Motor City voters passed a huge, $1.5 billion school bond initiative in 1994, but the district hasn’t taken on any major projects since the measure passed, Mr. Childress said. The district’s schools are on average 60 years old.
In New York City, which has spent $7.5 billion on school construction and repairs in the past decade, Schools Chancellor Rudolph F. Crew has outlined an $11 billion capital-needs budget for the next five years. This summer, the city’s School Construction Authority, which manages school building and repair projects, is busy with 89 new schools, additions, or mini-schools, 73 “major modernizations,” and 5,200 assorted other projects.
Some 180 schools in the district still have antiquated coal-burning boilers. The district has set a goal of removing all of them by 2001.
“We’ve just finished a record number of construction projects, but there’s still a tremendous amount of work to be done,” said Jack Deacy, a spokesman for the construction authority. “The physical integrity of schools is terrible.”

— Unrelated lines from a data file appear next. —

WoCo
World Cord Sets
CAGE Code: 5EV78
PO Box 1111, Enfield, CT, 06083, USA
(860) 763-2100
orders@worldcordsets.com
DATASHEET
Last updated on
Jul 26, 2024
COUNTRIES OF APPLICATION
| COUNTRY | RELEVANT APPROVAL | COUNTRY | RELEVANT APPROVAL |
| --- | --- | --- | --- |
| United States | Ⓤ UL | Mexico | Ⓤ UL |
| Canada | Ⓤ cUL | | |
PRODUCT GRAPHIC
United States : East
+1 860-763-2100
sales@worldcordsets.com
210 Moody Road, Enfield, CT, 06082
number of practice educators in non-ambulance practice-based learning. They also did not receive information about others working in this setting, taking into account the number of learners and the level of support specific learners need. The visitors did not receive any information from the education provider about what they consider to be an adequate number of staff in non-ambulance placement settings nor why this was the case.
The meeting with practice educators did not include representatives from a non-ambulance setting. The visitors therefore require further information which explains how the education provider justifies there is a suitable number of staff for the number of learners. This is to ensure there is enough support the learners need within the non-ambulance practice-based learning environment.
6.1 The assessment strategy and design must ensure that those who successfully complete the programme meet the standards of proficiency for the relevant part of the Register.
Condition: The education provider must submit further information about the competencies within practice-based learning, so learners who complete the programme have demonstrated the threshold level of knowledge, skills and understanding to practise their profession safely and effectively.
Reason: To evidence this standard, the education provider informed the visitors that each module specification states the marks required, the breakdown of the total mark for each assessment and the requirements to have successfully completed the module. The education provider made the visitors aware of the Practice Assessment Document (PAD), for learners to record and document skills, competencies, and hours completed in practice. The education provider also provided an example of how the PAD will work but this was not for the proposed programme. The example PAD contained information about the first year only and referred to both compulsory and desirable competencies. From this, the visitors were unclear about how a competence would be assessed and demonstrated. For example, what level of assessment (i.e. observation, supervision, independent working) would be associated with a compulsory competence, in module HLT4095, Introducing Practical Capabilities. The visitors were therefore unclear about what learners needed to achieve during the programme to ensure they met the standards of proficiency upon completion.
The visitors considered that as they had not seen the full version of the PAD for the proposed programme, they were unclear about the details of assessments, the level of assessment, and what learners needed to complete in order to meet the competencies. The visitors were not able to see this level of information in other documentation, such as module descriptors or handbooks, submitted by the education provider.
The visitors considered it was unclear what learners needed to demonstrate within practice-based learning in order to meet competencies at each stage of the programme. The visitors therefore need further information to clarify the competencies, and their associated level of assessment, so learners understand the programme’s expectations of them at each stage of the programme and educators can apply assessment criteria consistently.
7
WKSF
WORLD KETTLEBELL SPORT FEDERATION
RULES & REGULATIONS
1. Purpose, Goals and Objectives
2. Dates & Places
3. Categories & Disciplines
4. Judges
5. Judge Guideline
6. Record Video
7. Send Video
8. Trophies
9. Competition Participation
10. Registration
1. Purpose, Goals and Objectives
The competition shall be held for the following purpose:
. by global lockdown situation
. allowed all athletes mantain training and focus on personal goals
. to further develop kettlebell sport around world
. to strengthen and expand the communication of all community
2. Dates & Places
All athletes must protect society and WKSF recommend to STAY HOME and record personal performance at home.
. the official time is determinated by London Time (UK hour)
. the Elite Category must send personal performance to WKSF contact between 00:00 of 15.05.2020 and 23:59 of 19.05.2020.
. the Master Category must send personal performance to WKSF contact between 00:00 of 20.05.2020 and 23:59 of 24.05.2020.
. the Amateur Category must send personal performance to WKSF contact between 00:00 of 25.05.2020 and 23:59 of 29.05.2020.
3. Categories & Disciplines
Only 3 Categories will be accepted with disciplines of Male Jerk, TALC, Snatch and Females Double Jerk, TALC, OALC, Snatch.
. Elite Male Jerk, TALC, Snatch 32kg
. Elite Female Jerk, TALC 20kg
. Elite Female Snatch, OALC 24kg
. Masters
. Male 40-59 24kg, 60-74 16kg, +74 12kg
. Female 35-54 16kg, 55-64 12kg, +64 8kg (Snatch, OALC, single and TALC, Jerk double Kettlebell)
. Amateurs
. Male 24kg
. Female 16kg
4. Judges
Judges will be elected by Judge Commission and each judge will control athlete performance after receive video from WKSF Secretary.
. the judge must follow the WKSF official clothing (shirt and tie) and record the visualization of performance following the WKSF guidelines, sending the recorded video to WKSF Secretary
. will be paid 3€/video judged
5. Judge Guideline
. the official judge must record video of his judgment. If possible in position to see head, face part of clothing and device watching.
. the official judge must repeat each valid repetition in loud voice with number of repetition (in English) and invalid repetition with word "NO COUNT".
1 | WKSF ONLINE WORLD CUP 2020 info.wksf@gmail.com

He attributed the wave of construction activity to “a public that knows there’s a physical crisis in schools because they haven’t been maintained over the years.”
“It’s like the transit system here,” Mr. Deacy continued. “Twenty years ago, it was grinding to a halt because they had deferred all maintenance. It’s the same now for schools.”
Economy Credited, Blamed
Though the booming economy has brightened the financial picture in many districts, it also has a downside for administrators who are scrambling to get schools built or repaired.
In the spring, Detroit officials had to sit down with the district’s largest contractors--who are also busy this summer with several big commercial-construction projects, including new football and baseball stadiums and a major airport renovation--to ask them to make the district’s projects a priority despite their tight schedules.
“Most contractors were tied up on jobs,” explained Mr. Childress, a district spokesman. “But there’s a new spirit here in Detroit,” since Mayor Dennis W. Archer took over schools in the spring.
And when Mike Duggan, a Wayne County official who is overseeing the district’s construction efforts, asked local contractors to make schools a priority, he said, they agreed to help. Mr. Duggan, the county’s chief deputy executive, is serving the district temporarily as a a deputy chief executive officer to interim Superintendent David Adamany.
And in New York, officials say prices of both materials and labor have risen sharply. “Prices are up all over,” Mr. Deacy of the construction authority said. “And there are shortages in carpentry and all kind of trades.”
In Los Angeles, where voters passed a $2.4 billion bond issue in 1997--the largest ever for a local district--not only are construction costs skyrocketing, but the price of land also can sometimes surpass the cost of building an entire school. In addition to 91 new schools the system intends to build in the next 10 years, many of its 915 schools and centers need repairs, officials say.
“Expensive land is the real problem here,” said T. Bradford Sales, a spokesman for the Los Angeles Unified School District. “We’re landlocked as a city. There’s very little open space left to build schools,” and the spaces that are for sale are either incredibly expensive or former industrial sites that need to be cleared, he said.